Prompt: Find, in the records below, the line that contains "pillow: none [356,367,430,387]" and the line that contains "mug: none [71,391,115,415]". Copy those two lines and everything between them exactly, but not the pictures.

Records supplied:

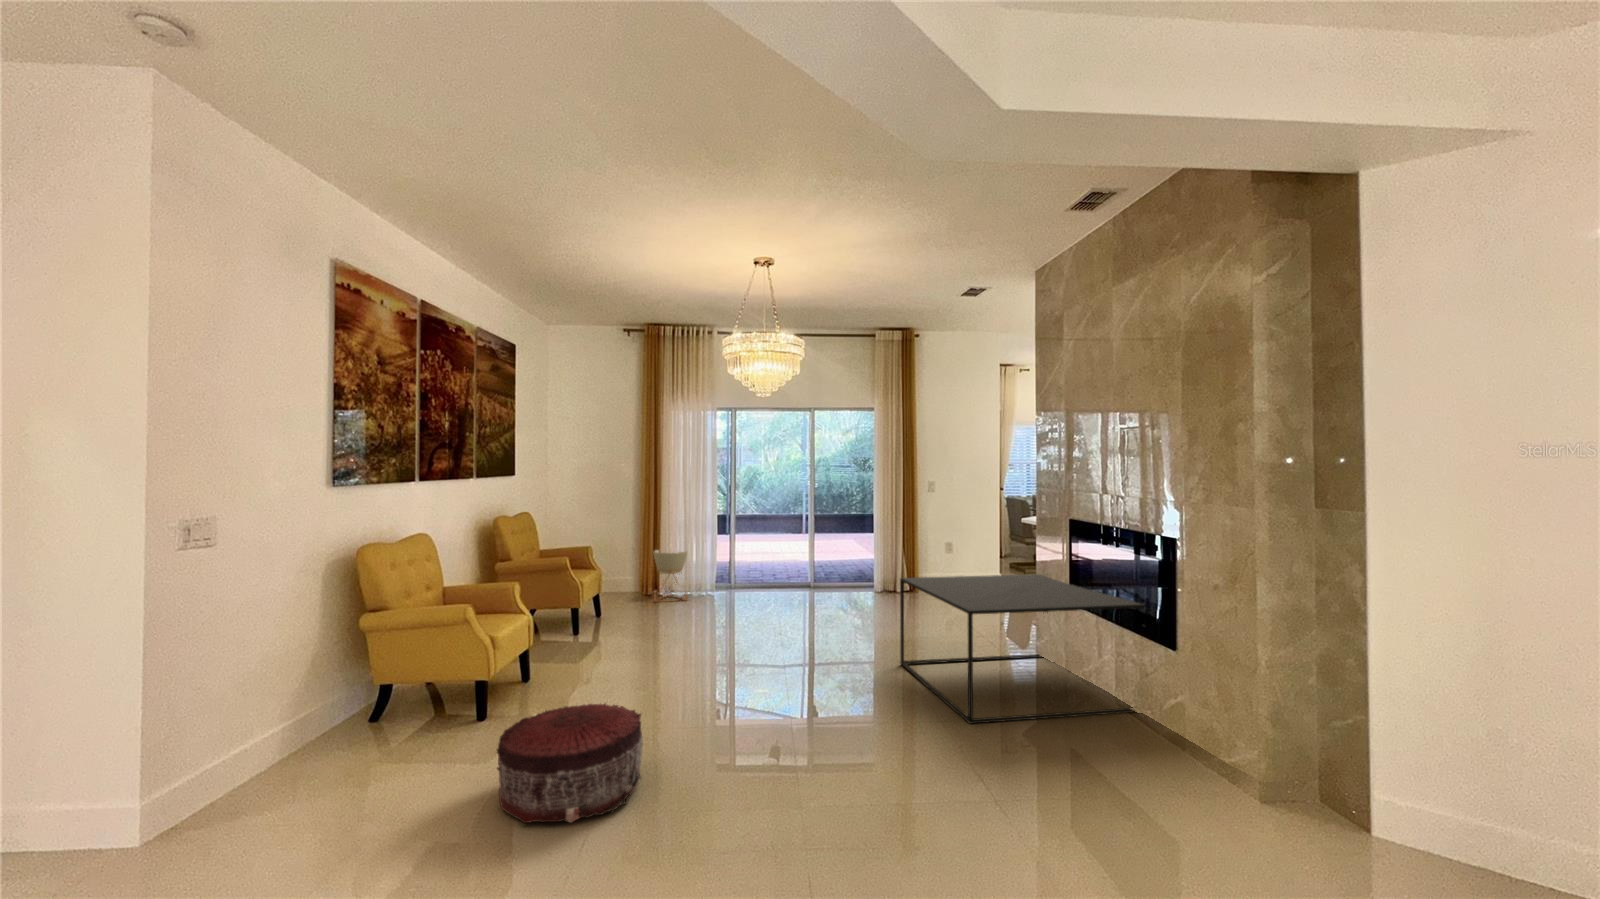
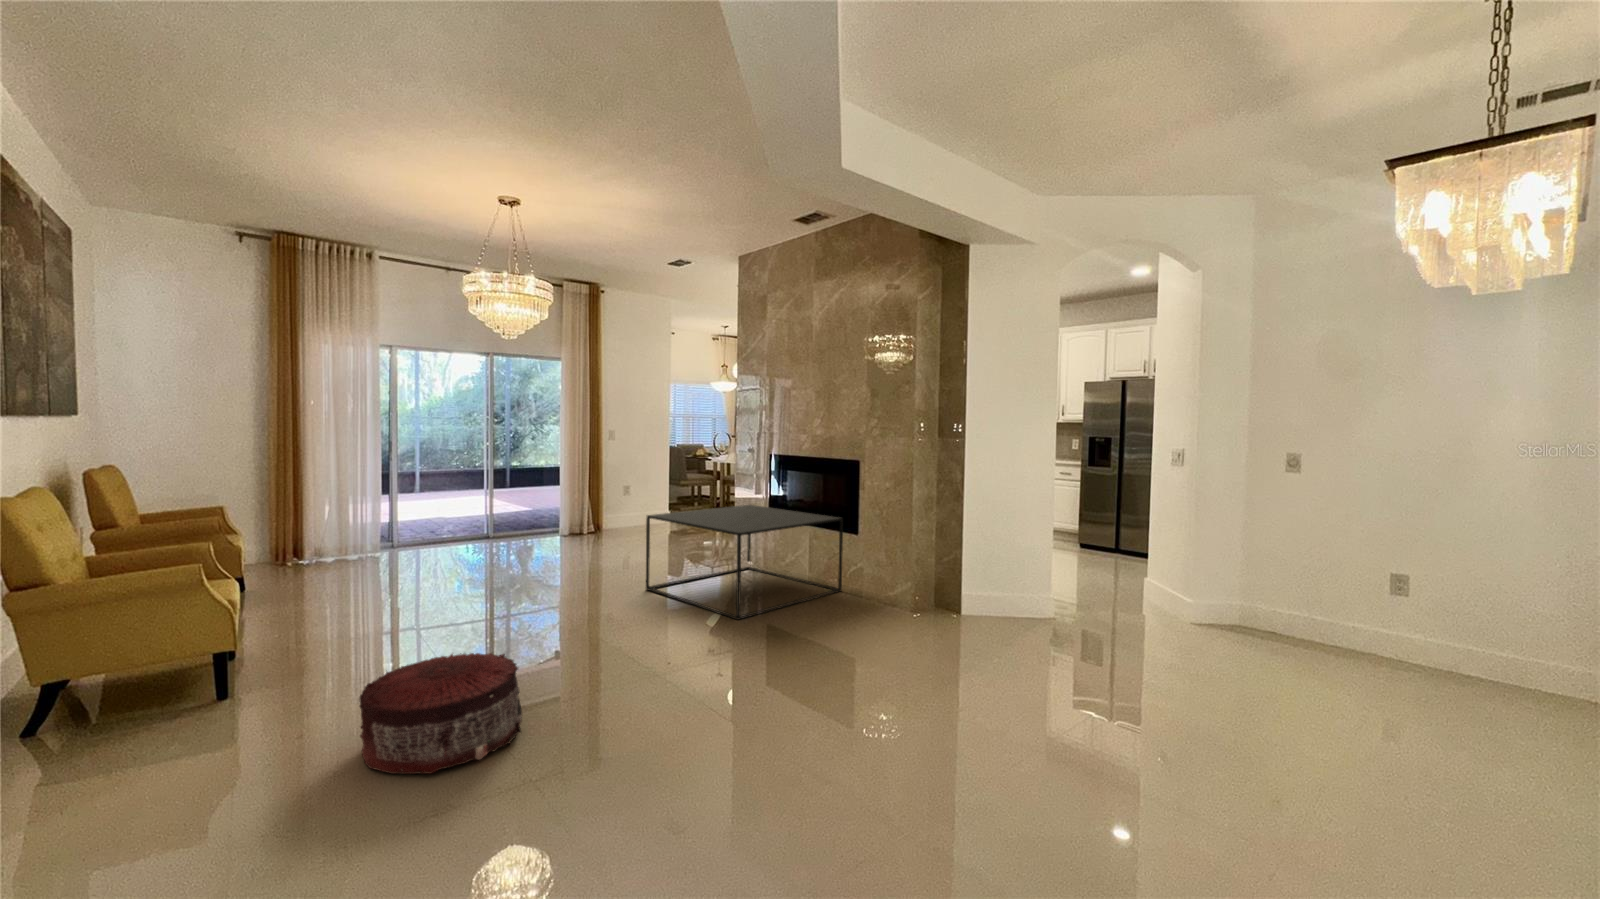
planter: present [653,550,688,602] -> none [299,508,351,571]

...

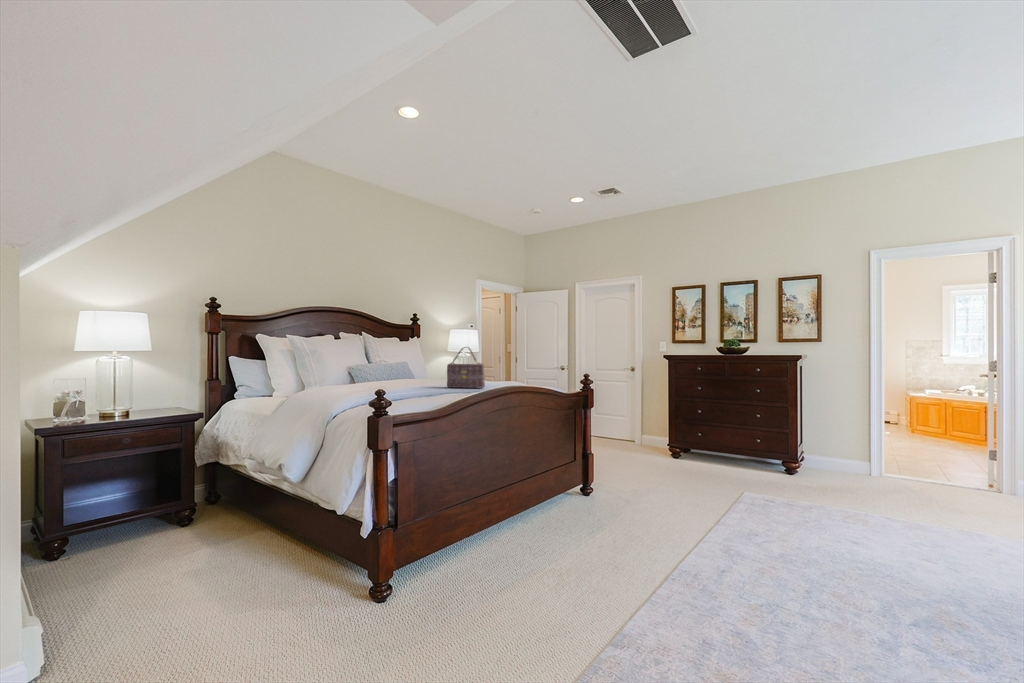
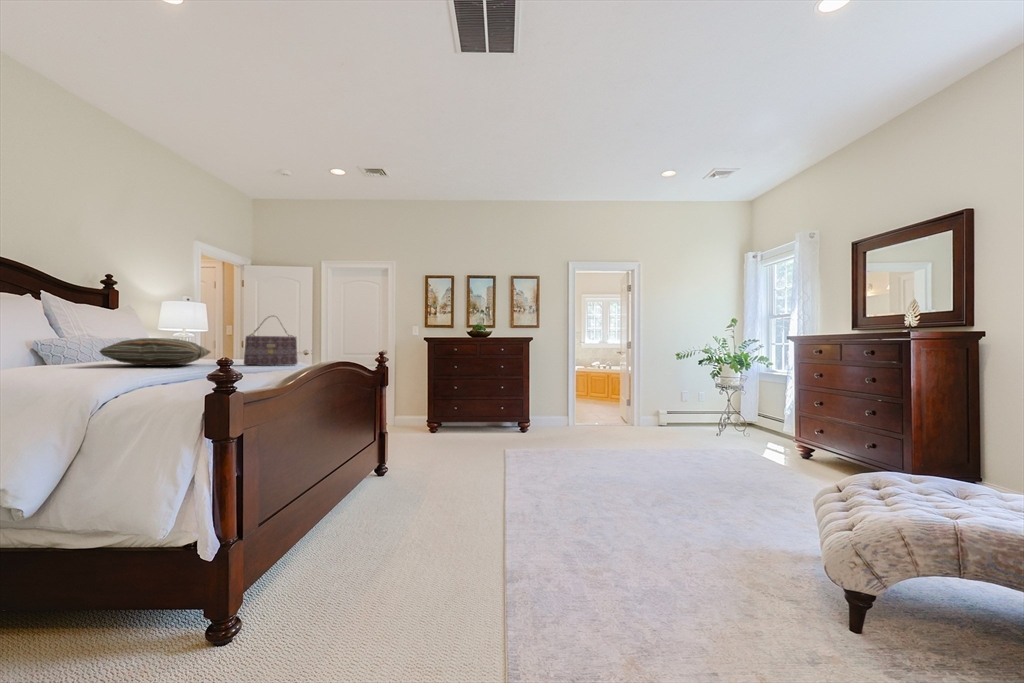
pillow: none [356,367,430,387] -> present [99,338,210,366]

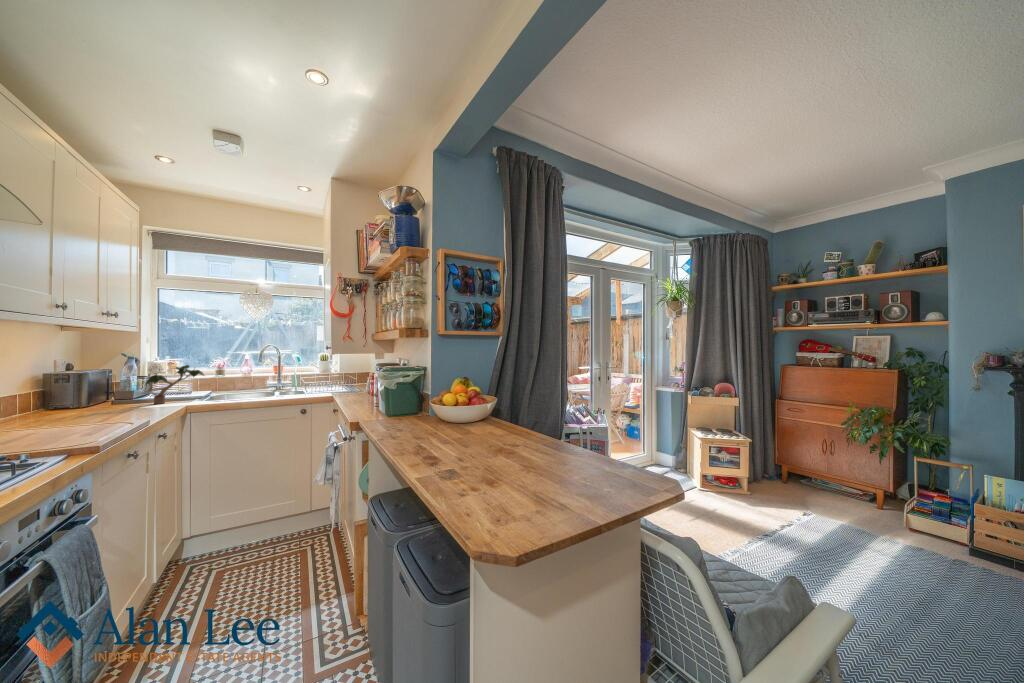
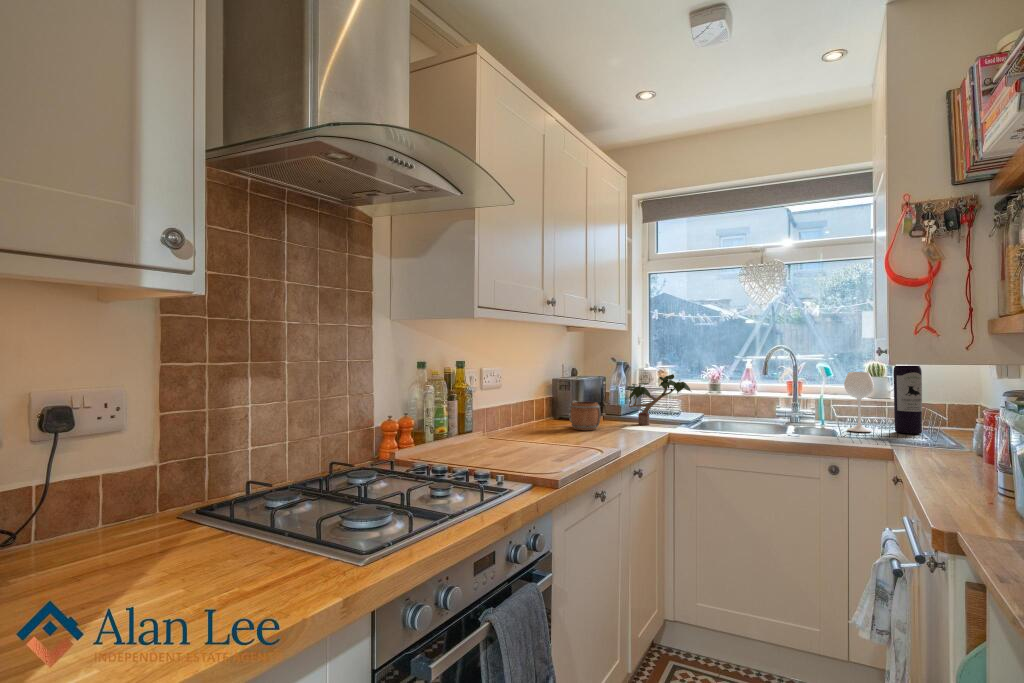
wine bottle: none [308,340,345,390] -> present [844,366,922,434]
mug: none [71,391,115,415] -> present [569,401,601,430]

...

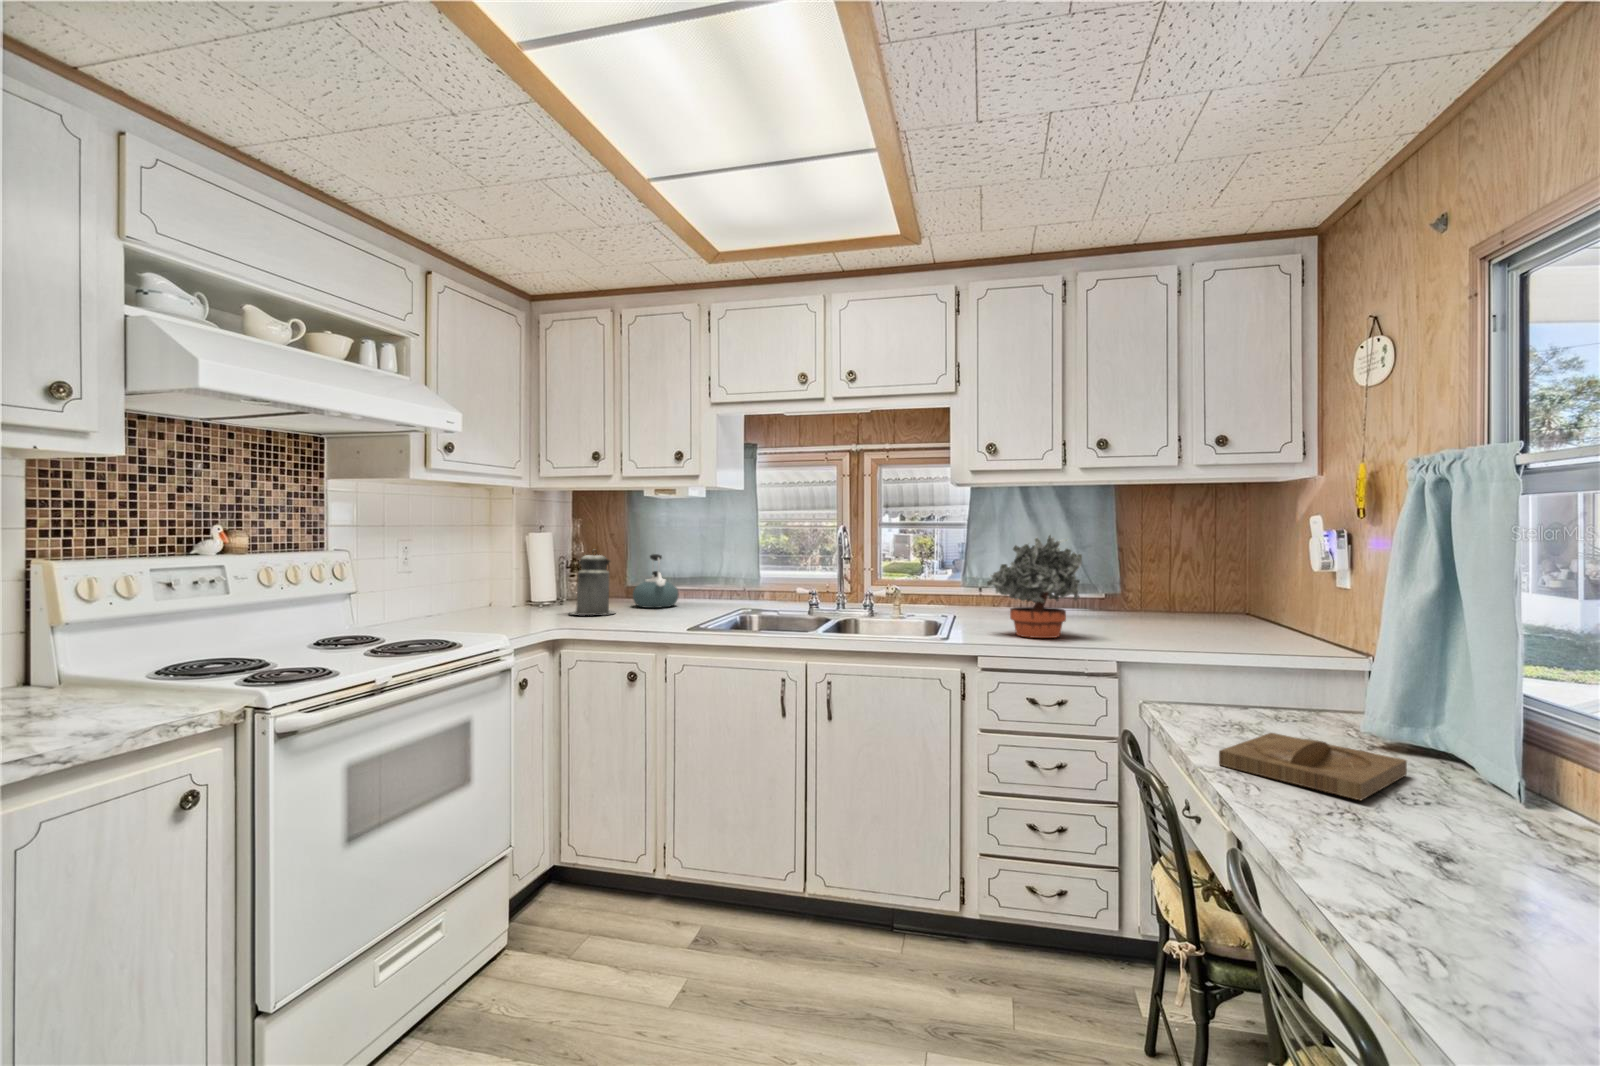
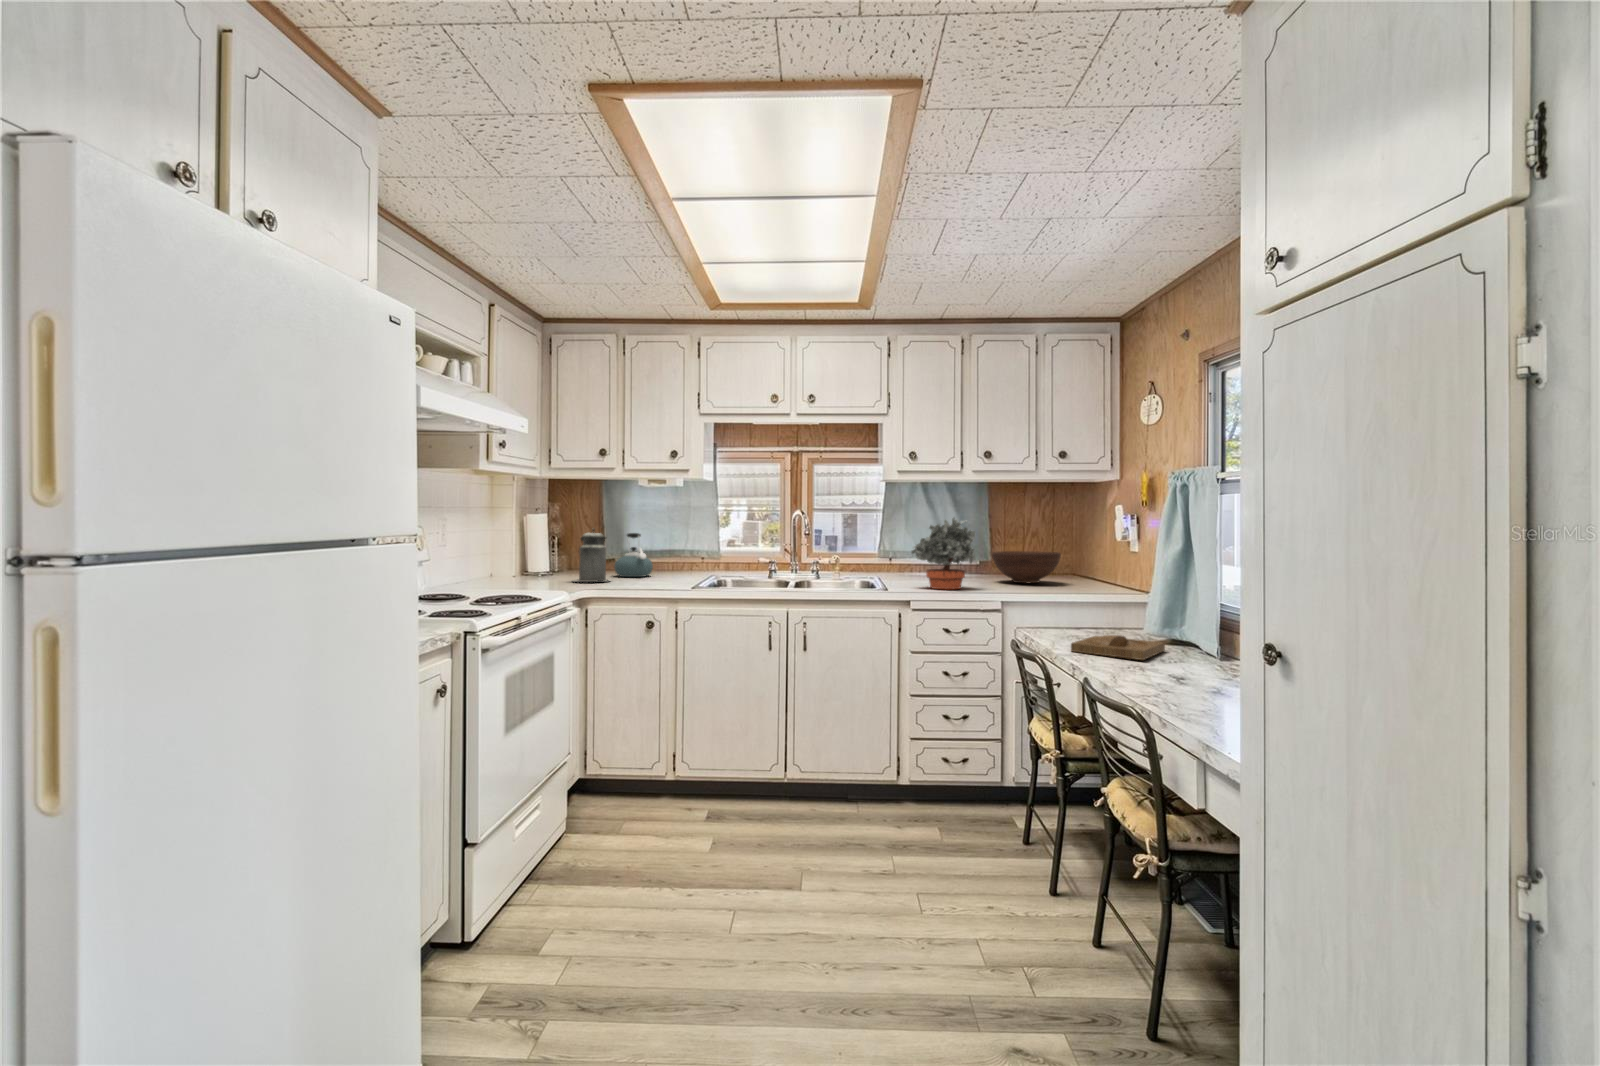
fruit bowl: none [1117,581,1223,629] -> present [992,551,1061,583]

Solution for this problem:
pillow: none [356,367,430,387] -> present [99,338,210,366]

wine bottle: none [308,340,345,390] -> present [844,366,922,434]
mug: none [71,391,115,415] -> present [569,401,601,430]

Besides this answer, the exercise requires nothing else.